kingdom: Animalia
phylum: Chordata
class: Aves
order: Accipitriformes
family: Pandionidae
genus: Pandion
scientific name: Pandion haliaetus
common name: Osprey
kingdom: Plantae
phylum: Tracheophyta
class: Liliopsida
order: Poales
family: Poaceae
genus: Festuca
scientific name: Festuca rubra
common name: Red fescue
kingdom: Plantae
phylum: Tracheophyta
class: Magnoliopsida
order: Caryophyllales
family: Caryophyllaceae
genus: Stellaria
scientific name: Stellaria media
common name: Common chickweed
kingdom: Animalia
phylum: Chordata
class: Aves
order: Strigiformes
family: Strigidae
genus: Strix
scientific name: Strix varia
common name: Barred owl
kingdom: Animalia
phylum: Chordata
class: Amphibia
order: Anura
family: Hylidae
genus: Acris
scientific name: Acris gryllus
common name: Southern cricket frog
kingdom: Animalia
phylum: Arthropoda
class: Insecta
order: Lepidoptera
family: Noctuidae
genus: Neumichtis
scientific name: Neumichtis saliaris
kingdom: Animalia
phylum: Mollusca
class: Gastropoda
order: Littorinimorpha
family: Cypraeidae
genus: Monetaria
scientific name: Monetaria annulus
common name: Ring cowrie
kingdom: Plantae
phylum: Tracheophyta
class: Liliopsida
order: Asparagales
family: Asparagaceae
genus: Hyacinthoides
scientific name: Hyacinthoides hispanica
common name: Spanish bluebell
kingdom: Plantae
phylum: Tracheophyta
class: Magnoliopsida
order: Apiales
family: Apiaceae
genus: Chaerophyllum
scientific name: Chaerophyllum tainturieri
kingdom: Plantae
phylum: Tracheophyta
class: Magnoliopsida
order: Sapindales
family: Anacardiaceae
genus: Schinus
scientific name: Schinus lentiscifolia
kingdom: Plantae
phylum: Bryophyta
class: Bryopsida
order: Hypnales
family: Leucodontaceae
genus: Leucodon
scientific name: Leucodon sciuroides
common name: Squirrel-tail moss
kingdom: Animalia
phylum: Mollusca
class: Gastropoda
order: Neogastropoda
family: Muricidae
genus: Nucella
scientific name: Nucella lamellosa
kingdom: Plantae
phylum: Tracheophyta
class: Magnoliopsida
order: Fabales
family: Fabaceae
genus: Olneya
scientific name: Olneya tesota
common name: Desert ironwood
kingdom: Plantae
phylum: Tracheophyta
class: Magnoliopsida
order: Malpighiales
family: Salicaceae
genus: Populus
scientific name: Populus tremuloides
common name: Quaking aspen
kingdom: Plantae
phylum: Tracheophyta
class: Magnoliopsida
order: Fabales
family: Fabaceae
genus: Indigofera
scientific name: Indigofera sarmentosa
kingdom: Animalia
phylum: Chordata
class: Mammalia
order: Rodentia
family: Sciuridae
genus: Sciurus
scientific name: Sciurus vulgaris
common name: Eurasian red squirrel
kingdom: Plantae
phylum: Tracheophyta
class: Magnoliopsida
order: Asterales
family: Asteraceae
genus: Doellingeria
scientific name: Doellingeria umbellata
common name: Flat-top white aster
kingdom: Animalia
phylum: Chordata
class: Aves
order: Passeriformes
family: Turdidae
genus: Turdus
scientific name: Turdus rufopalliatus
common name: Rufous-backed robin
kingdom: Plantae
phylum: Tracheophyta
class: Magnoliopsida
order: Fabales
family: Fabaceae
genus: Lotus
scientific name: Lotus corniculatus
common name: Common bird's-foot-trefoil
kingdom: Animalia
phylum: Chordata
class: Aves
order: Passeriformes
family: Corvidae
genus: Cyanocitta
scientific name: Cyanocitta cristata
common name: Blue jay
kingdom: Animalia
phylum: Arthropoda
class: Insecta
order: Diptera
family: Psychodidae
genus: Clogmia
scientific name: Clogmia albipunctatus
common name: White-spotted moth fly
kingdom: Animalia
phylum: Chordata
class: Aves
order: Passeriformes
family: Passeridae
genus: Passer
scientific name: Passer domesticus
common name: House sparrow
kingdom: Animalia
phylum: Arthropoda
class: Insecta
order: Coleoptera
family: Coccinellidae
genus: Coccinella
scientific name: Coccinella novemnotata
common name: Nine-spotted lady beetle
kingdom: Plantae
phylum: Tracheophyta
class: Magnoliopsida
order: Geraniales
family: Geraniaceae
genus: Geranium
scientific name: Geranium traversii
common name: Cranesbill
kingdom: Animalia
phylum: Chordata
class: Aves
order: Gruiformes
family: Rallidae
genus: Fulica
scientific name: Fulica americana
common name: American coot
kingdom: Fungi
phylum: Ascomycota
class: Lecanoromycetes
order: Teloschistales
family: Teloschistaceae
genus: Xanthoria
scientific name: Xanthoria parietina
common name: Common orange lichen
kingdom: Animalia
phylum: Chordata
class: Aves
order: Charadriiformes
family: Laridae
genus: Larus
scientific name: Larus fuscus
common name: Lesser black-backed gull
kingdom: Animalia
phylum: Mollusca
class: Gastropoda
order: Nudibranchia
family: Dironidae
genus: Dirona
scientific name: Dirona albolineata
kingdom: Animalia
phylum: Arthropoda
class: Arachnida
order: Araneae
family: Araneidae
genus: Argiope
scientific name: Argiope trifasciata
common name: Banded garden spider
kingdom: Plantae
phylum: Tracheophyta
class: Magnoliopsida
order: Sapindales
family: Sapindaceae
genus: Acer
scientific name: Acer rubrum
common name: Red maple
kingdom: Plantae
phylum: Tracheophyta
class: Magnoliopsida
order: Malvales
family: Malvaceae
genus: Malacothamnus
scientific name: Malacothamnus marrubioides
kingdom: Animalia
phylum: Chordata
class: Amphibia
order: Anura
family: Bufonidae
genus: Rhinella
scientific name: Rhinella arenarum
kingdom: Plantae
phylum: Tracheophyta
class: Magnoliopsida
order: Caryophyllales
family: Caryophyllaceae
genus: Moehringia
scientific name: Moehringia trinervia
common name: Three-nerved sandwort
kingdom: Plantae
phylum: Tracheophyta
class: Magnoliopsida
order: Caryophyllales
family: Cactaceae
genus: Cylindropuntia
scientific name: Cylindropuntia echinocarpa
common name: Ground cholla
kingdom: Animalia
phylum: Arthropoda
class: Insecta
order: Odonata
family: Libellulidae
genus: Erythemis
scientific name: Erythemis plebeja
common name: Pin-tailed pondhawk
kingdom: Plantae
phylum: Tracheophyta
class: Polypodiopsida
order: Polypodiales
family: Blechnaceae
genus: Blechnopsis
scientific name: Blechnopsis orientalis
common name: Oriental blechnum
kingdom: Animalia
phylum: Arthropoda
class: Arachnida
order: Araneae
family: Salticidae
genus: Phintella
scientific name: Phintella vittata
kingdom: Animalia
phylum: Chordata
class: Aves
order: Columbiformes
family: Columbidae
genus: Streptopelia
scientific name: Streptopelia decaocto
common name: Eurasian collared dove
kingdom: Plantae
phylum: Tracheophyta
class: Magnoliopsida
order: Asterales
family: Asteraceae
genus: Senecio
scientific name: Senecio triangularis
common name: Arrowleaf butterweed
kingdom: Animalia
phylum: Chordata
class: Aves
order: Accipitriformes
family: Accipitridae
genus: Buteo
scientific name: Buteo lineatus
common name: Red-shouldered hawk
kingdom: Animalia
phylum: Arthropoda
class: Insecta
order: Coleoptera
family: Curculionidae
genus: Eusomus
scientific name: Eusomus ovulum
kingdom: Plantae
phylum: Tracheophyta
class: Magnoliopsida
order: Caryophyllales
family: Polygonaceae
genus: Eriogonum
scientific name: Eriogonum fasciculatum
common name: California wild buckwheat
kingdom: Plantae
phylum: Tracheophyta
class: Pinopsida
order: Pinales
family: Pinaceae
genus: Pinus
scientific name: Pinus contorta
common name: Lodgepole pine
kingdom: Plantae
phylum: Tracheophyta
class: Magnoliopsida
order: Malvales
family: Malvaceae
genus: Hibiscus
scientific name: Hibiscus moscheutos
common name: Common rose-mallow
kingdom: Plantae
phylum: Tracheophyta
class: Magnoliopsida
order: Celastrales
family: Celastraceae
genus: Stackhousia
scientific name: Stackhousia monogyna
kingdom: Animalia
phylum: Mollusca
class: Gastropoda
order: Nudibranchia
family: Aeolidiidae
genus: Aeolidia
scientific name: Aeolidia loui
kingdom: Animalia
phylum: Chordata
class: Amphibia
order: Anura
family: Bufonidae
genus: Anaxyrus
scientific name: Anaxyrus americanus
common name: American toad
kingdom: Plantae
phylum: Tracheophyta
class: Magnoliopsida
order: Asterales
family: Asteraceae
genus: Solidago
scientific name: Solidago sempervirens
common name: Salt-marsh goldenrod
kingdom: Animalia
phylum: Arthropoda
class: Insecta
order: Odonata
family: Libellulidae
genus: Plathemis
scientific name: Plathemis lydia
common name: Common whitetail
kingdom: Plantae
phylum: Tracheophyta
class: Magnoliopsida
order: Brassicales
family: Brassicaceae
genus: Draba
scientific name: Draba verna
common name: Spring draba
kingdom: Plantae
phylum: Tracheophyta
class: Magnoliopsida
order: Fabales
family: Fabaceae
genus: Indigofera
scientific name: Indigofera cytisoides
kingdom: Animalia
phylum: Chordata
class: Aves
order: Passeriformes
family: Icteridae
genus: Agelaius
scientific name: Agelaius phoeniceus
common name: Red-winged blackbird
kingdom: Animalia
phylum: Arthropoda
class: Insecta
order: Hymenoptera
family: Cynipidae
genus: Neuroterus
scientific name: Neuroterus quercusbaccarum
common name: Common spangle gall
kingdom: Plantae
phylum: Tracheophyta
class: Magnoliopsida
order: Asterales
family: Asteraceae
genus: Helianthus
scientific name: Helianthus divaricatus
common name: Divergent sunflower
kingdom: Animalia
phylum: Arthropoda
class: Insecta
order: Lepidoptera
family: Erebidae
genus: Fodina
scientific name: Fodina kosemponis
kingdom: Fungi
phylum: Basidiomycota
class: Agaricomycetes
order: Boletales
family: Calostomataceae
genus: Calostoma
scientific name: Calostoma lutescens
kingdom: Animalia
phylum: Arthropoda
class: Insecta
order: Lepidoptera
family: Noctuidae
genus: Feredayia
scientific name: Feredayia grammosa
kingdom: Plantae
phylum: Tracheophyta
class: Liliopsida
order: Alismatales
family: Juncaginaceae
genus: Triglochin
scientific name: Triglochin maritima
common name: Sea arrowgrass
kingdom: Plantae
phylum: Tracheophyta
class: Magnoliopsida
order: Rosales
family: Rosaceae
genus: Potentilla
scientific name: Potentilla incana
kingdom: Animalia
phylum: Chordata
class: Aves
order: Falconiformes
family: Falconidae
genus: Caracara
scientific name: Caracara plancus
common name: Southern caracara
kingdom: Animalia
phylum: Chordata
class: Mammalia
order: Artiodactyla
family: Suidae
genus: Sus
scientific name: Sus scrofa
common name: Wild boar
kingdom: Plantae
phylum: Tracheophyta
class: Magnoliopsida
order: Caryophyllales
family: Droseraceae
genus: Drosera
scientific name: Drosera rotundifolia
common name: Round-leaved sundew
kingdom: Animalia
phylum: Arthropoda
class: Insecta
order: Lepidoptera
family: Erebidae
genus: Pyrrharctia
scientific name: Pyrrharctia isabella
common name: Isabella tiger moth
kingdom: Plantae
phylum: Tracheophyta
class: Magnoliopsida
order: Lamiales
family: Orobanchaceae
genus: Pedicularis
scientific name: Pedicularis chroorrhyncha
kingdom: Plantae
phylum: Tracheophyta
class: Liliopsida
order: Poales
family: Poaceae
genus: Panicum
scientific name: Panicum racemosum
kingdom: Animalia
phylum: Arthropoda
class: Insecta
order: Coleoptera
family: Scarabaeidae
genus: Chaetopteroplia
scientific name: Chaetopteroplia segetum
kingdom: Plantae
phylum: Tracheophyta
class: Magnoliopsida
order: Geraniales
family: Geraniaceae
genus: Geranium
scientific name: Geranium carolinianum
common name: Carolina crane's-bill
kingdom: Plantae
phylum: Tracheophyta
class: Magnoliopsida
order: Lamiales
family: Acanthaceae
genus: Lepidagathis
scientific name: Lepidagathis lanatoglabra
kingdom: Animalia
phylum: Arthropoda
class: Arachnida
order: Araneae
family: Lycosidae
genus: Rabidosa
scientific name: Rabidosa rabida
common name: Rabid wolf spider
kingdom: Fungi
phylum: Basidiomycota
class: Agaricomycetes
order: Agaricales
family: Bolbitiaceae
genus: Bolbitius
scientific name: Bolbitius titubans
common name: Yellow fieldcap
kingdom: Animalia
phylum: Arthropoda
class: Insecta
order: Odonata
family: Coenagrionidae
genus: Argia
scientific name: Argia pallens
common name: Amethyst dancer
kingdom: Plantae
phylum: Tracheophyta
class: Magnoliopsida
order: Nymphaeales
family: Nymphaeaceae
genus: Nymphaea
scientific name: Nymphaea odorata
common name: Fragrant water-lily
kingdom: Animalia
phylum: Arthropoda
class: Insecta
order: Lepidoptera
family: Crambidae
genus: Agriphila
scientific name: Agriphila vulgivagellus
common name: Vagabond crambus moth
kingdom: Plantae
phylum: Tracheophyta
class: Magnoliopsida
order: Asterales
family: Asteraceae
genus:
####
The task — Rewrite the lines between the one containing "order: Pinales" and the one containing "genus: Stackhousia", inclusive, substituting "vernacular name" for each "common name" and leaving everything else unchanged.

Solution to the problem —
order: Pinales
family: Pinaceae
genus: Pinus
scientific name: Pinus contorta
vernacular name: Lodgepole pine
kingdom: Plantae
phylum: Tracheophyta
class: Magnoliopsida
order: Malvales
family: Malvaceae
genus: Hibiscus
scientific name: Hibiscus moscheutos
vernacular name: Common rose-mallow
kingdom: Plantae
phylum: Tracheophyta
class: Magnoliopsida
order: Celastrales
family: Celastraceae
genus: Stackhousia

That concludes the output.